__Written request__.
Please repeat everything from the row containing "picture [236, 1104, 1010, 1521]" down to the end of the rows, swapping "commits" for "confirmaciones" and leaving the rest unchanged.

[start]

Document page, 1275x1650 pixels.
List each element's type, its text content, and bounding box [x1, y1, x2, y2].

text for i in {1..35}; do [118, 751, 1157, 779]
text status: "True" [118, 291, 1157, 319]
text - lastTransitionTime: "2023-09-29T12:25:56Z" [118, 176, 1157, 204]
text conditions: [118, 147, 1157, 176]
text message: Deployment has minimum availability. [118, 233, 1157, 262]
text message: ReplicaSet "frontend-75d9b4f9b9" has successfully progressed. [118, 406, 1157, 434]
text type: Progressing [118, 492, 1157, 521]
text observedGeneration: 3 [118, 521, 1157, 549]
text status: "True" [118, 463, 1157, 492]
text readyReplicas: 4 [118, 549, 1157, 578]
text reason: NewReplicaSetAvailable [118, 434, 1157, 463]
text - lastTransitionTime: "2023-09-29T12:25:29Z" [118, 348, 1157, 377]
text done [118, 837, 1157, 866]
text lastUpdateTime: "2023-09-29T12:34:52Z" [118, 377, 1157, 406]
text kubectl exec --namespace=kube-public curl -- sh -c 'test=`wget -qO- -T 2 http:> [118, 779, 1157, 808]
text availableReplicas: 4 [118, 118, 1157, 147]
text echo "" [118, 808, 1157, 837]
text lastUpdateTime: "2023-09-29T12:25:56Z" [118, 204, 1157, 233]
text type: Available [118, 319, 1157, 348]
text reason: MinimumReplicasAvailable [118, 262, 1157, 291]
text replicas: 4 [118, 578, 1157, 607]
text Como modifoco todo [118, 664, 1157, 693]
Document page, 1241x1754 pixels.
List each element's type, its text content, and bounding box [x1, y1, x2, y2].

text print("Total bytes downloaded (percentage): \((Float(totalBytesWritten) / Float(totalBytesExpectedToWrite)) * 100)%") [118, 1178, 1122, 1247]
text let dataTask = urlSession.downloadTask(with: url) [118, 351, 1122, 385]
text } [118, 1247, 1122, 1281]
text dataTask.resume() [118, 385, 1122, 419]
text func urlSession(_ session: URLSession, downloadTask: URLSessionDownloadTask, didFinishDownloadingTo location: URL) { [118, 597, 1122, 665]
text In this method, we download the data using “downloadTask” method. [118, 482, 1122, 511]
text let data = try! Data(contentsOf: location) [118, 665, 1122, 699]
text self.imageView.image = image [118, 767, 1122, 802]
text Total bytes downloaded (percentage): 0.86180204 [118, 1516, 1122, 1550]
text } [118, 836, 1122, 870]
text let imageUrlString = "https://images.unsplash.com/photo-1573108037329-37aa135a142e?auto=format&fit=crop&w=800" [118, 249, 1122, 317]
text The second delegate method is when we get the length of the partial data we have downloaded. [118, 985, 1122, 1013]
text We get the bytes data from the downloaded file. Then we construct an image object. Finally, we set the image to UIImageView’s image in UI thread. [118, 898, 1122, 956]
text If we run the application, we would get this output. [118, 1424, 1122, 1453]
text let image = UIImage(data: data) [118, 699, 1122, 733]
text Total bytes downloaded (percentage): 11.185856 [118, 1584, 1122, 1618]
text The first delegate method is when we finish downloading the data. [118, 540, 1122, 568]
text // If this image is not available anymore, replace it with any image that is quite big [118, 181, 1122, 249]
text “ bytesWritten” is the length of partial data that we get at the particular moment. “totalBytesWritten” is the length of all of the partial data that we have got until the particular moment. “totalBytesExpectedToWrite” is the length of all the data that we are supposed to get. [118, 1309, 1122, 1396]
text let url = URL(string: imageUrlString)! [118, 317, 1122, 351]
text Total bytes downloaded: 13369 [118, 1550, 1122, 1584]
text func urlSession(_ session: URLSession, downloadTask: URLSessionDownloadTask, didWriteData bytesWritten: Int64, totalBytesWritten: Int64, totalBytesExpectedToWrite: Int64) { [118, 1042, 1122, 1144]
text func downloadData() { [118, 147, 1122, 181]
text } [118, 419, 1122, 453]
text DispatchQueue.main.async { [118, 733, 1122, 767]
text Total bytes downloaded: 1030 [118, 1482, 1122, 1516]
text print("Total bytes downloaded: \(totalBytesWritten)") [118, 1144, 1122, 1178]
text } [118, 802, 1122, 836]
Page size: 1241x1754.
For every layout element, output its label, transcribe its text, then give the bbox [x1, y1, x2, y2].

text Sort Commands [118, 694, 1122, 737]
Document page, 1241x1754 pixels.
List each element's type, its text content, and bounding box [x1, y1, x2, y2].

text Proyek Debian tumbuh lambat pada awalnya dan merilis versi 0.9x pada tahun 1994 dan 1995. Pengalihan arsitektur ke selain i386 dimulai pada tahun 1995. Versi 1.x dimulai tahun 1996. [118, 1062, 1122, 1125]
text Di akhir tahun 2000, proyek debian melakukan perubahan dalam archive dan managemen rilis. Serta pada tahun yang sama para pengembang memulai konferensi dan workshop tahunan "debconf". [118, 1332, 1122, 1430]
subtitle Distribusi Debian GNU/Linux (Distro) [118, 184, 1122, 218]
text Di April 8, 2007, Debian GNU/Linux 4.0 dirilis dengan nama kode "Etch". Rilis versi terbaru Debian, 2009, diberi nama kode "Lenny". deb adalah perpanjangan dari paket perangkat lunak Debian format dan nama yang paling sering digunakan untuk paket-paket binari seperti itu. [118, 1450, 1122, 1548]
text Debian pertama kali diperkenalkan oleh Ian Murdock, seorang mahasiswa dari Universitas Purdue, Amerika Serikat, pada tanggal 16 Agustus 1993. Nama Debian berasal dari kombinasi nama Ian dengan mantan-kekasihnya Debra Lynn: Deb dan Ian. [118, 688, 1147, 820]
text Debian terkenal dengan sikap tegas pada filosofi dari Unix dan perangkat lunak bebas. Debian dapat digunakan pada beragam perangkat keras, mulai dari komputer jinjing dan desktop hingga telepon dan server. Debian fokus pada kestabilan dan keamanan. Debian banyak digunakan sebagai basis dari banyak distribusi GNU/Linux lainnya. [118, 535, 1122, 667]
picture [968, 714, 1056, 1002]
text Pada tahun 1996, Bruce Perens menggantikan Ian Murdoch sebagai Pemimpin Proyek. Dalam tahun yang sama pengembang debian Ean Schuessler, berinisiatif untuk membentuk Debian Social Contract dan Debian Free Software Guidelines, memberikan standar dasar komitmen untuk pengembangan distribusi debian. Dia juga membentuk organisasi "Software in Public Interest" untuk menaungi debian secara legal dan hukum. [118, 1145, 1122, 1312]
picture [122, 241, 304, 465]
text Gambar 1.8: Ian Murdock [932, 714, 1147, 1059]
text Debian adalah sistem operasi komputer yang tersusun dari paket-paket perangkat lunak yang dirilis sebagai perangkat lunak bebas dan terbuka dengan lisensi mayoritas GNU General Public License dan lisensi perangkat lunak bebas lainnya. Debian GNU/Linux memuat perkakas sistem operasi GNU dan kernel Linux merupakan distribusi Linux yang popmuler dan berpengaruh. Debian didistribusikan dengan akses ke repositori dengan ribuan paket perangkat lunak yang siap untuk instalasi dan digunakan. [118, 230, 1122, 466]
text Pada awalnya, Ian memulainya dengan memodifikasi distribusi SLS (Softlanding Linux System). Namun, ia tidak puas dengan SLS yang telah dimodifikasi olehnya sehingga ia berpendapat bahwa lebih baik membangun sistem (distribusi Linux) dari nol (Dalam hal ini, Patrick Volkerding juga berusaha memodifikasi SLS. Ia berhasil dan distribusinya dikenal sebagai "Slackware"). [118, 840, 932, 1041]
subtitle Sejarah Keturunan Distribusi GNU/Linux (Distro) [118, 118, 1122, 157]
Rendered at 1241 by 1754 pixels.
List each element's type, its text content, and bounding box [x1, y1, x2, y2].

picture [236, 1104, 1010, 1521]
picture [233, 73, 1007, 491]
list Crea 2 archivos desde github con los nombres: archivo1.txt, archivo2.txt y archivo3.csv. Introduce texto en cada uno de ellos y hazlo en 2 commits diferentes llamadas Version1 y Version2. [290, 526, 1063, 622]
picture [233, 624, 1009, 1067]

[end]

__Correct output__.
picture [236, 1104, 1010, 1521]
picture [233, 73, 1007, 491]
list Crea 2 archivos desde github con los nombres: archivo1.txt, archivo2.txt y archivo3.csv. Introduce texto en cada uno de ellos y hazlo en 2 confirmaciones diferentes llamadas Version1 y Version2. [290, 526, 1063, 622]
picture [233, 624, 1009, 1067]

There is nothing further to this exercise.